The practical blast radius depends on how aggressive your security gates are. CI/CD pipelines with hard CVE thresholds, container registries with policy enforcement, compliance dashboards with executive-visible status - all of these are candidates for unexpected alerts. If your security posture relies on "zero unresolved critical CVEs," you'll want to get ahead of this before it becomes a 9pm page.

What To Do Before June 1

The good news is this is entirely manageable with a little prep:

  1. Find everything that consumes CVE feeds. Registries, CI gates, runtime scanners, compliance tooling - make a list. Know which ones are currently treating these three CVEs as resolved.

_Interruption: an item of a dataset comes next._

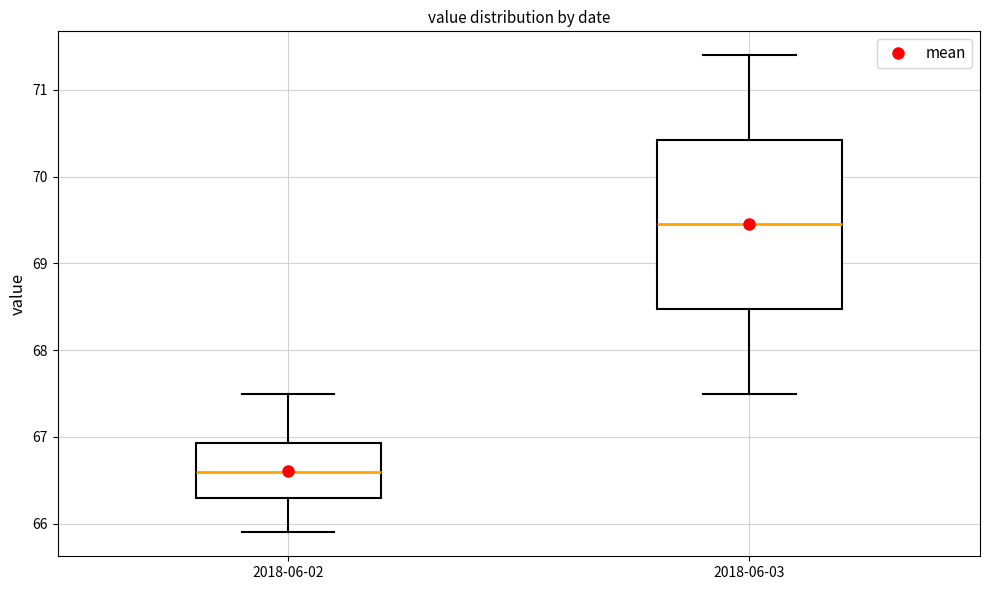

Reading left to right, transcribe this box plot: for each box, give where its median line is, the range the box spans, and where its two whiskers end, as read against the y-axis. The values are not printed on the chart, so give them approximately, as read against the axis.

2018-06-02: median 66.6, box 66.3 to 66.9, whiskers 65.9 to 67.5
2018-06-03: median 69.5, box 68.5 to 70.4, whiskers 67.5 to 71.4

  2. Read the actual CVE descriptions (CVE-2020-8561, CVE-2020-8562, CVE-2021-25740). These are architectural issues, not exploits you can stumble into by accident. Whether they're material to your environment depends on your specific configuration, network policies, and threat model. Do the actual risk assessment rather than letting the scanner do it for you.

  3. Prepare your exceptions now. Most enterprise tools support suppressing specific CVEs with a documented business justification. "This is a known architectural tradeoff with no available fix, acknowledged and accepted by the Kubernetes project" is a legitimate rationale. Write it once and apply it everywhere rather than explaining the same thing to five different teams after the alerts start firing.

  4. Brief your stakeholders before the dashboards do. Nothing generates more unnecessary urgency than a compliance dashboard suddenly showing critical unresolved CVEs on infrastructure that hasn't changed. A short heads-up explaining the situation - "records are being corrected, not new vulnerabilities discovered" - saves everyone a lot of time.